В этот момент я услышала какое-то шушуканье за портьерой, отделявшей прихожую от коридора. Затем портьера отодвинулась, и в коридор выплыла вдова Медолаги. С тех пор как я ее видела в первый и единственный раз, я совсем о ней забыла. Черная огромная фигура, мертвенно-бледное лицо с черными глазами, сливавшимися в одно темное пятно, напоминавшее по форме карнавальную полумаску, сама не знаю почему, я почувствовала в эту минуту такой ужас, будто передо мной предстал призрак. Она остановилась и издали спросила:
— Вам нужен синьор Диодати?
— Да.
— Он арестован.
Я не поняла, в чем дело, и, почему-то подумав, что арест Мино связан с преступлением Сонцоньо, прошептала:
— Арестован… но он ведь тут ни при чем.
— Ничего не знаю, — сказала она, — знаю только, что пришли, устроили обыск и его арестовали.
По ее неприязненному тону я поняла, что она больше ничего не скажет; однако я не могла удержаться и спросила:
— Но за что?
— Синьорина, я уже сказала, что ничего не знаю.
— А куда его увезли?
— Не знаю.
— Но скажите мне хотя бы, он ничего не просил передать?
На этот раз она вообще ничего не ответила, а с видом оскорбленного и неприступного величия отвернулась и крикнула:
— Диомира!
Появилась старая служанка с испуганным лицом.
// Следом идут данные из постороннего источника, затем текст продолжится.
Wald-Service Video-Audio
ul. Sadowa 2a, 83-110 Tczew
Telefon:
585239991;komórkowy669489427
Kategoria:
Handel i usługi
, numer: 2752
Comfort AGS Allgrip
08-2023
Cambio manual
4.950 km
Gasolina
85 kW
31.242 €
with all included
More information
Хозяйка указала на дверь, приподняла портьеру, собираясь уходить, и сказала:
— Проводи синьорину.
И портьера опустилась.
Только выйдя на улицу, я наконец поняла, что арест Мино и преступление Сонцоньо никак не связаны друг с другом. Единственное, что их объединяло, — мое смятение. В этом внезапном потоке бед проявилась особая щедрость судьбы, осыпавшей меня разом своими роковыми дарами, подобно тому как щедрая осень приносит нам самые разнообразные плоды. Недаром пословица гласит: беда никогда не приходит одна. И я скорее сердцем, чем умом, ощущала это, шагая по улице, низко наклонив голову и согнув плечи под тяжестью свалившихся на меня бед.
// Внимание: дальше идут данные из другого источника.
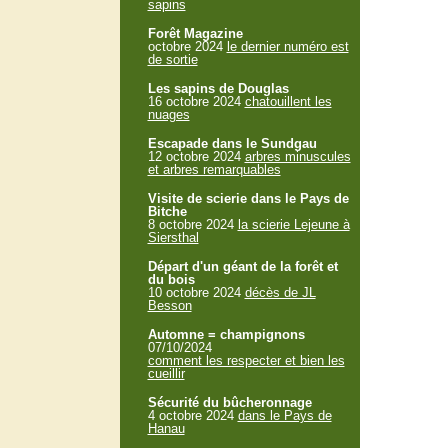
sapins
Forêt Magazine
octobre 2024
le dernier numéro est
de sortie
Les sapins de Douglas
16 octobre 2024
chatouillent les
nuages
Escapade dans le Sundgau
12 octobre 2024
arbres minuscules
et arbres remarquables
Visite de scierie dans le Pays de
Bitche
8 octobre 2024
la scierie Lejeune à
Siersthal
Départ d'un géant de la forêt et
du bois
10 octobre 2024
décès de JL
Besson
Automne = champignons
07/10/2024
comment les respecter et bien les
cueillir
Sécurité du bûcheronnage
4 octobre 2024
dans le Pays de
Hanau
Понятно, что первым делом я решила обратиться за помощью к Астарите. Я помнила номер его служебного телефона, вошла в первое попавшееся кафе и позвонила. Абонент был свободен, но никто не подошел к аппарату. Я набирала номер несколько раз подряд и в конце концов поняла, что Астариты не было в кабинете. Он, вероятно, пошел ужинать и вернется позднее. Я знала об этом, но, как бывает в подобных случаях, почему-то надеялась, что именно на сей раз в виде исключения застану его в министерстве.
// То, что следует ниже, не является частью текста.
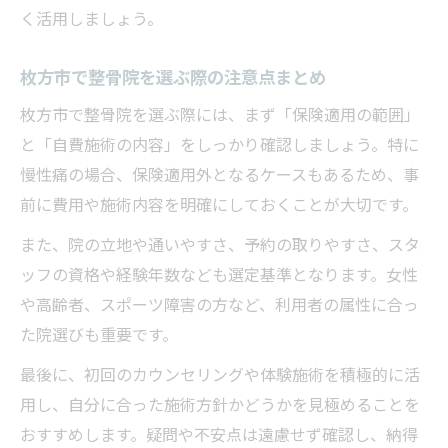
く活用しましょう。
枚方市で整骨院を選ぶ際の注意点まとめ
枚方市で整骨院を選ぶ際には、まず「保険適用の範囲」
と「自費施術の内容」をしっかり確認しましょう。特に
慢性痛の場合、保険適用外となるケースもあるため、事
前に費用や施術内容を明確にしておくことが大切です。
また、院の立地や通いやすさ、予約の取りやすさ、スタ
ッフの資格や経験年数なども選定基準となります。女性
や高齢者、スポーツ障害の方など、利用者の属性に合っ
た院選びも重要です。
最後に、初回のカウンセリングや体験施術を積極的に活
用し、自分に合った施術方針かどうかを見極めることを
おすすめします。疑問や不安点は遠慮せず確認し、納得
Я взглянула на часы. Было восемь, а раньше десяти Астарита не вернется. Я стояла на углу улицы, глядя на горбатый мост, по которому бесконечным потоком шли мрачные и торопливые прохожие в одиночку и группами, они обгоняли меня, словно сухие листья, гонимые нескончаемой бурей. По ту сторону моста тянулся стройный ряд домов, от их ярко освещенных окон и людей, которые жили и хлопотали за этими окнами, повеяло на меня каким-то покоем. Я подумала, что нахожусь недалеко от главного полицейского управления, куда, видимо, увезли Мино, и, понимая всю безнадежность своего поступка, все-таки решила зайти туда и навести справки. Я заранее знала, что мне ничего не скажут, но это меня не останавливало, мне не терпелось хоть что-нибудь сделать для Мино.